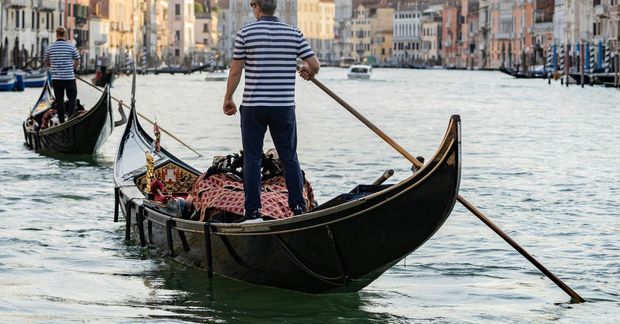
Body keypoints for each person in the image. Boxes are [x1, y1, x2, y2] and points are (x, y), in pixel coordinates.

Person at [222, 0, 320, 223]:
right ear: (275, 7)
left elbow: (236, 72)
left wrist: (228, 98)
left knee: (253, 159)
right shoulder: (293, 33)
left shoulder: (245, 34)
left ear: (256, 7)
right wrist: (307, 71)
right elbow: (315, 65)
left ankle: (253, 212)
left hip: (254, 107)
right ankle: (297, 208)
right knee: (288, 157)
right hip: (283, 107)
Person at [44, 26, 80, 123]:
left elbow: (47, 62)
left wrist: (54, 66)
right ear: (65, 35)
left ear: (56, 35)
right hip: (69, 78)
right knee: (72, 99)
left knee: (59, 100)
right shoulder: (71, 46)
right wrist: (72, 68)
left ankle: (61, 121)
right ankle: (71, 119)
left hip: (56, 79)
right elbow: (77, 61)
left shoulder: (50, 48)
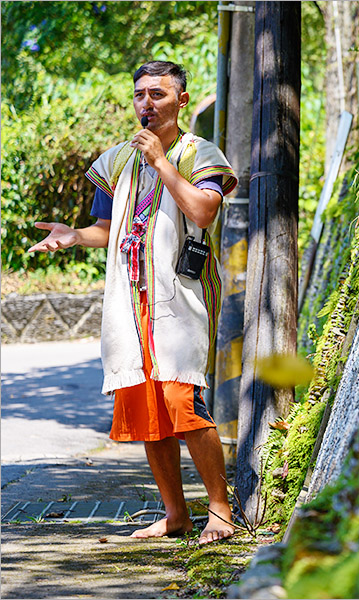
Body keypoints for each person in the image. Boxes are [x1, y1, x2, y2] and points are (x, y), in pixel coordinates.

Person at [28, 61, 237, 545]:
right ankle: (176, 515)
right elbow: (108, 228)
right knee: (146, 404)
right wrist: (73, 236)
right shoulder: (119, 159)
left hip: (180, 298)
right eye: (140, 94)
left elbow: (203, 211)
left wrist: (162, 161)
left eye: (158, 94)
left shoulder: (197, 153)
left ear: (181, 100)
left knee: (181, 398)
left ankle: (221, 512)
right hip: (130, 300)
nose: (147, 102)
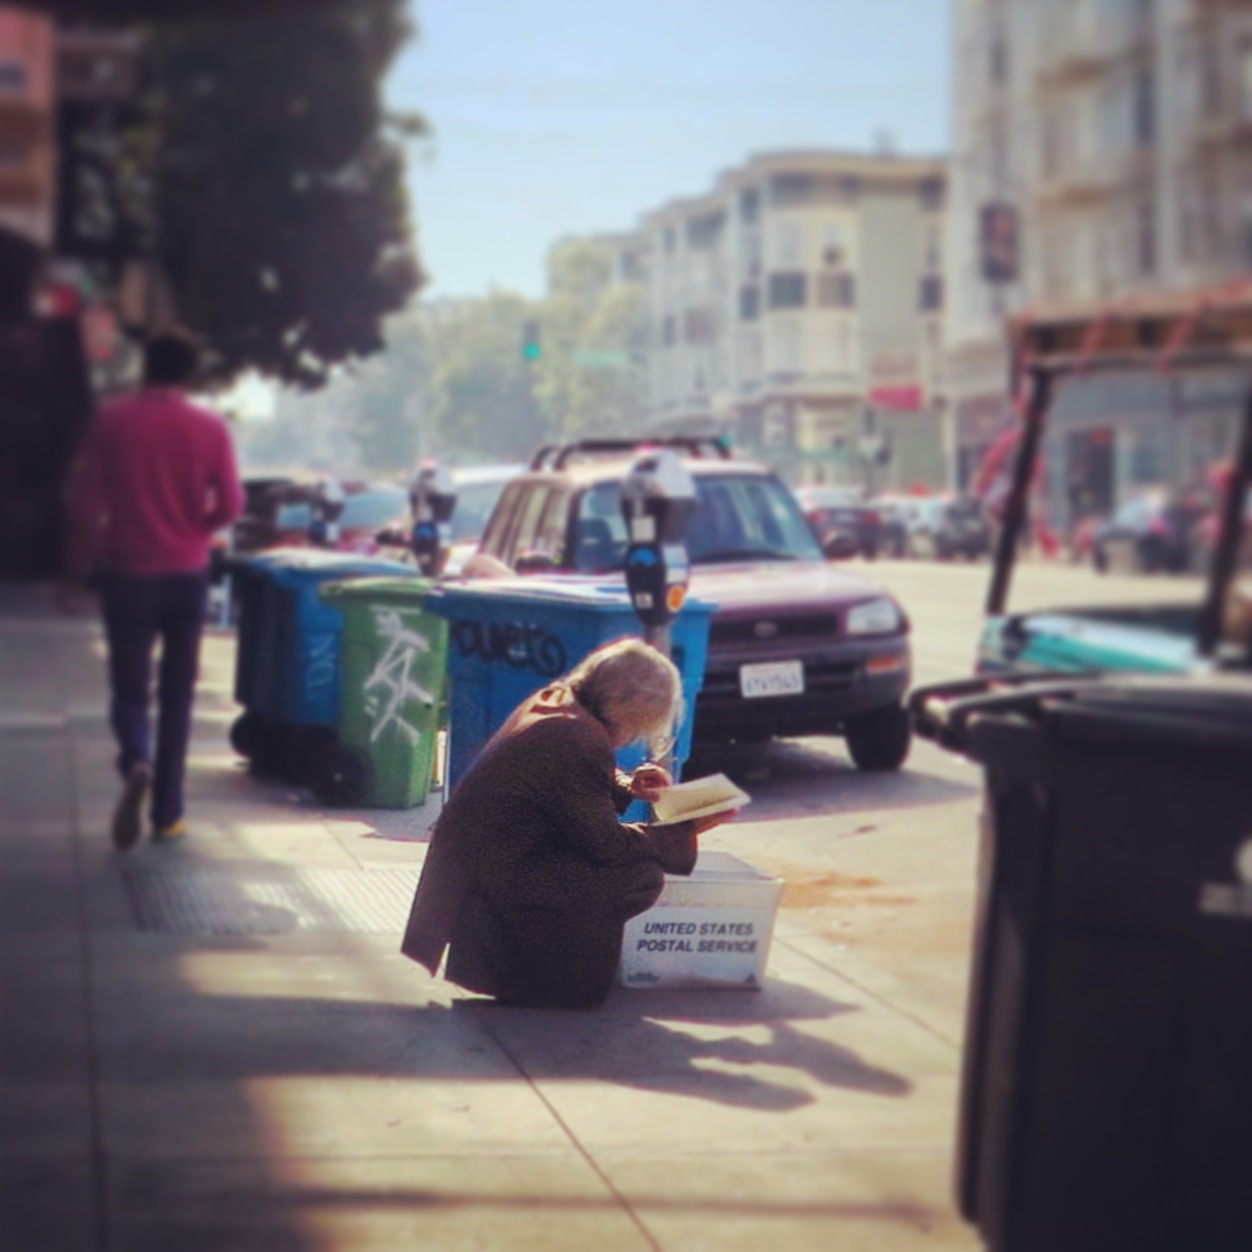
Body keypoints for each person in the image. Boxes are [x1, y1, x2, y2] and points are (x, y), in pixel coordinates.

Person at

» PROBLEM DETAILS:
The reply should hold every line of the material above, unchanged, and no pictures.

» ANSWER FOR THE TASK:
Body keypoints for each person in the image. Boxes are [x1, y1, x2, y2] and points are (x, y), in pixel coordinates.

Person at [222, 0, 320, 223]:
right ear: (275, 7)
left elbow: (236, 72)
left wrist: (228, 98)
left knee: (253, 159)
right shoulder: (293, 33)
left shoulder: (245, 34)
left ear: (256, 7)
right wrist: (307, 71)
right elbow: (315, 65)
left ankle: (253, 212)
left hip: (254, 107)
right ankle: (297, 208)
right knee: (288, 157)
right hip: (283, 107)
Person at [44, 26, 80, 123]:
left elbow: (47, 62)
left wrist: (54, 66)
right ear: (65, 35)
left ear: (56, 35)
right hip: (69, 78)
right knee: (72, 99)
left knee: (59, 100)
right shoulder: (71, 46)
right wrist: (72, 68)
left ankle: (61, 121)
right ankle: (71, 119)
left hip: (56, 79)
right elbow: (77, 61)
left shoulder: (50, 48)
Body keypoints for each person in the image. Boxes are [x1, y1, x2, y2] and points are (x, y), in pixel coordinates.

Person at [28, 61, 237, 545]:
right ankle: (176, 515)
right elbow: (108, 228)
right knee: (146, 404)
right wrist: (73, 236)
right shoulder: (119, 159)
left hip: (180, 298)
right eye: (140, 94)
left elbow: (203, 211)
left wrist: (162, 161)
left eye: (158, 94)
left shoulder: (197, 153)
left ear: (181, 100)
left knee: (181, 398)
left ankle: (221, 512)
right hip: (130, 300)
nose: (147, 102)
Body keypoints for each person in the image. Boxes are [x1, y1, x2, y2] and points are (x, y), in pixel coordinates.

Person at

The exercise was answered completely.